However, forgetting arguments yields different results. In some cases, there will be a default behavior (see what happens if you enter cd without any arguments). If more information is required to run a command, your terminal will provide you with a brief summary of the command’s usage:

mkdir
> usage: mkdir [-pv] [-m mode] directory ...

Take the time to read the error message and think about what the problem might be before you try again.

C.5 Directing Output

So far all these commands have either modified the file system or printed some output to the terminal. But you can specify that you want the output to go somewhere else (e.g., to save it to a file for later). These are called redirects. Redirect commands are usually single punctuation marks, because the commands want to be as quick to type (but hard to read!) as possible.

  • > says “take output of command and put it in this file”. For example echo "Hello World" > hello.txt will put the outputted text “Hello World” into a file called hello.txt. Note that this will replace any previous content in the file, or create the file if it doesn’t exist. This is a great way to save the output of your command line work!

  • >> says “take output of command and append it to the end of this file”. This will keep you from overwriting previous content.

  • < says “take input from this file”. This is a much less common redirect.

  • | says “take the output of this command and send it to the next command”. For example, cat hello.txt | less would take the output of the hello.txt file and send it to the less program, which gives that arrow-based “scrolling” interface that man pages use.

Redirects are a more “advanced” usage of the command line, but now you know what those random symbols mean if you see them!

C.6 Shell Scripts

Shell commands are a way to tell the computer what to do—in effect, program it!

But often the instructions you want a computer to perform are more complex than a single command (even with redirects), or are something you want to be able to save and repeat later (beyond just looking it up in the history). It is useful if you can write down all the instructions in a single place, and then order the computer to execute all of those instructions at once. This list of instructions is called a script, with a list of shell commands called a shell scripts. Executing or “running” a script will cause each instruction (line of code) to be run in order, one after the other, just as if you had typed them in one by one. Writing scripts allows you to save, share, and re-use your work—by saving instructions in a file, you can easily check, change, and re-execute the list of instructions (assuming you haven’t caused any irreversible side effects).
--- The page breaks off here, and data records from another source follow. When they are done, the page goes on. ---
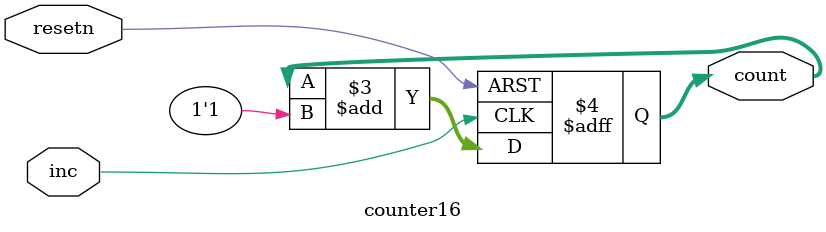
<source format=v>
`timescale 1ns / 1ps

//Verilog 16-bit Counter
module counter16(resetn, inc, count);
    input resetn, inc;
    output reg [15:0] count;
    
    always @ (posedge inc or negedge resetn) begin
        if (!resetn)
            count <= 16'b0000000000000000;
        else if (inc)
            count <= count + 1'b1;
    end //always
    
endmodule

</source>
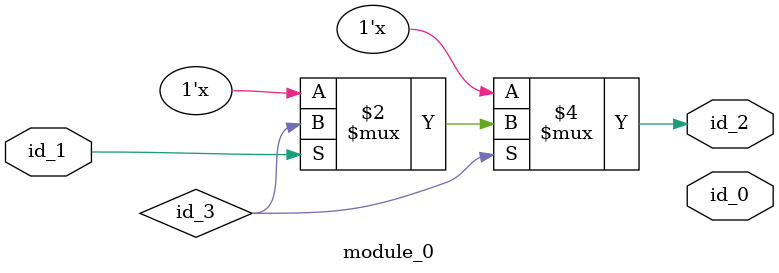
<source format=v>
module module_0 (
    output id_0,
    input  id_1,
    output id_2
);
  reg id_3;
  initial begin : id_4
    if (id_3) if (id_1) id_2 <= id_3;
  end
endmodule

</source>
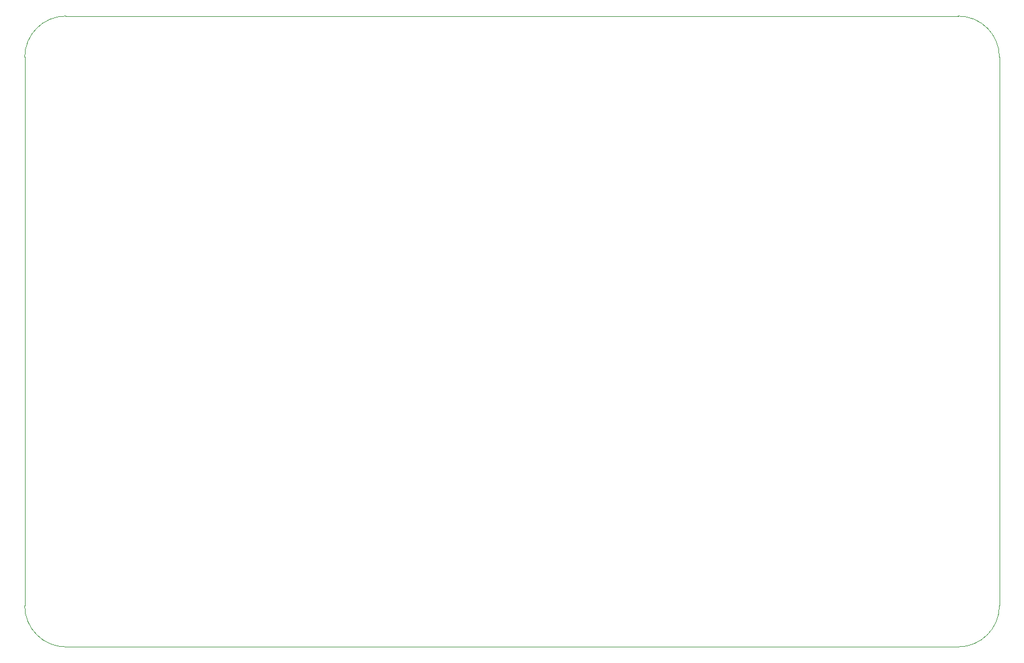
<source format=gbr>
G04 (created by PCBNEW (2013-07-07 BZR 4022)-stable) date 07/05/2015 17:00:17*
%MOIN*%
G04 Gerber Fmt 3.4, Leading zero omitted, Abs format*
%FSLAX34Y34*%
G01*
G70*
G90*
G04 APERTURE LIST*
%ADD10C,0.00590551*%
%ADD11C,0.00393701*%
G04 APERTURE END LIST*
G54D10*
G54D11*
X2317Y8370D02*
X2317Y-23125D01*
X4679Y10732D02*
X55860Y10732D01*
X58222Y-23125D02*
X58222Y8370D01*
X4679Y-25487D02*
X55860Y-25487D01*
X2317Y-23125D02*
G75*
G03X4679Y-25487I2362J0D01*
G74*
G01*
X55860Y-25487D02*
G75*
G03X58222Y-23125I0J2362D01*
G74*
G01*
X58222Y8370D02*
G75*
G03X55860Y10732I-2362J0D01*
G74*
G01*
X4679Y10732D02*
G75*
G03X2317Y8370I0J-2362D01*
G74*
G01*
M02*

</source>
Bash shell scripts (also known as “Bash scripts”) are generally written in files that end in the .sh extension (for shell). Once you’ve written a shell script, you can execute it on the command line simply by typing the file name as the command:

./my-script.sh

(The ./ indicates that we want to execute the file in the current folder, instead of looking for a program elsewhere on the computer as normally happens with commands).

  • Important On OS X or Linux you will need to give the file permission to be executed to run it. Use the chmod (change mode) command to add (+) execution permissions to the file:

    chmod +x my-script.sh

For portability (e.g., to work well across computers), the first line of any Bash shell script should be a a shebang that indicates which shell should be used:

#!/usr/bin/env bash

After that, you can begin listing the command your script will run, one after another (each on a new line):

#!/usr/bin/env bash

# anything after a '#' is a comment, and will not be executed
echo "Hello world"
echo "This is a second command"
  • You can include blank lines between your command for readability, and add comments (notes to yourself that are not executed by the computer) by starting a line with #.

Shell scripts are an easy way to make “macros” or shortcuts for commands you want to run, and are common ways of sharing computer instructions with others.